そういう観点で考えたらなぁ……あんまり、ない、と思う。自信はないけど」
「だよね。
そういう人だと思ってるから、僕は浪之君を嘘吐きだと思ってないんだ。
あと臆病者かどうかだけど、それにしたって、この間の文化祭の話を聞くとね」
文化祭の話。
それはあの、スギナの蹴りによる屋上ロケットシュートダイブの事に他ならないだろう。
「いや、すっげービビッてたんだけど」
今でも思い返すとよくやれたなぁと足がガクガク震えてみたりする事があるんだけど、と俺。
しかし草薙はにべもない、というには感情的な温度がある声音であっさり答えた。
「かもしれないけど、浪之君は最終的には飛んだ。中々出来る事じゃないよ」
「……うーん」
なんか上手く誘導されてるというか説得されてるというか。
そんな気もするのだが、上手く言えないというか、反論的なものが思いつかず、俺はただ草薙の言葉を聞いていた。

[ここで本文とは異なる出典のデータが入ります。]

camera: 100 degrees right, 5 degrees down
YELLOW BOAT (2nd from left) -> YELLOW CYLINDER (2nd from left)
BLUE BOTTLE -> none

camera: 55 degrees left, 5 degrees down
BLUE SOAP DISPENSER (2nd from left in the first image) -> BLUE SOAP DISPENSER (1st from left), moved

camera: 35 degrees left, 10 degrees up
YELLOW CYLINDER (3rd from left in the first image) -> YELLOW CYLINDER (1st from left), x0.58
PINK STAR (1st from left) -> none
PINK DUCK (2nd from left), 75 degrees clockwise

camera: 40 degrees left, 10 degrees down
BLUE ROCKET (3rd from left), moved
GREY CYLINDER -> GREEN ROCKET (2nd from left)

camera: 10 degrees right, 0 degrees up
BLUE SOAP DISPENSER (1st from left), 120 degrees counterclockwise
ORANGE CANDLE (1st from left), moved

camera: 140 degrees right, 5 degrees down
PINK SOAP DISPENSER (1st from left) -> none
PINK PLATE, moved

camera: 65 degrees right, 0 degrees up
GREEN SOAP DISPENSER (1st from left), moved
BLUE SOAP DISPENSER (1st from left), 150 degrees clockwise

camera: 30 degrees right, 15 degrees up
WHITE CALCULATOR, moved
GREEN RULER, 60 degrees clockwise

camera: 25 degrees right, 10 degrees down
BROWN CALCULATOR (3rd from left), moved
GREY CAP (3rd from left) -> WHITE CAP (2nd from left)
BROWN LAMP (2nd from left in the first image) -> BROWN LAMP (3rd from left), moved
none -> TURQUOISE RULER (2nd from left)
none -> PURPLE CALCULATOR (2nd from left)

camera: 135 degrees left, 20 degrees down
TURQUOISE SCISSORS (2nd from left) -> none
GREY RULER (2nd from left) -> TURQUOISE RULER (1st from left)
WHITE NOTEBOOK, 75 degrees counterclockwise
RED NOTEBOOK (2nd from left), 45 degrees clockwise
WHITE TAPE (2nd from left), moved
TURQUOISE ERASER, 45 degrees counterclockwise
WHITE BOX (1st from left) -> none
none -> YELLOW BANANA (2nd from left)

「それに、仮に浪之君を嘘吐きの臆病者だとしても、もっと嘘吐きで臆病者がいるのを僕は知ってるからね」
「え? め、珍しいな。草薙君がそんな事を言うなんて」
俺は驚いた。
実際、この御人好しが服を着て歩いているような草薙がそんな事を言い出すとは思ってもみなかったのだ。
「それが誰か、なんて聞くのは……って、そういう陰口はよくないよな」
「ううん、大丈夫。
陰口にはならないよ。ここにいるから」
「へ?」
「僕だよ」
「はぁ???」
「……そんなに驚く事かな」
不思議そうに言う草薙。
この表情から察するに、本気で自分が嘘吐きで臆病者だと思ってる感じだ。
「いや、だって……」
クラス随一の御人好しで腕っ節もあって……草薙がそういう奴だって事は、クラスの皆が知っている。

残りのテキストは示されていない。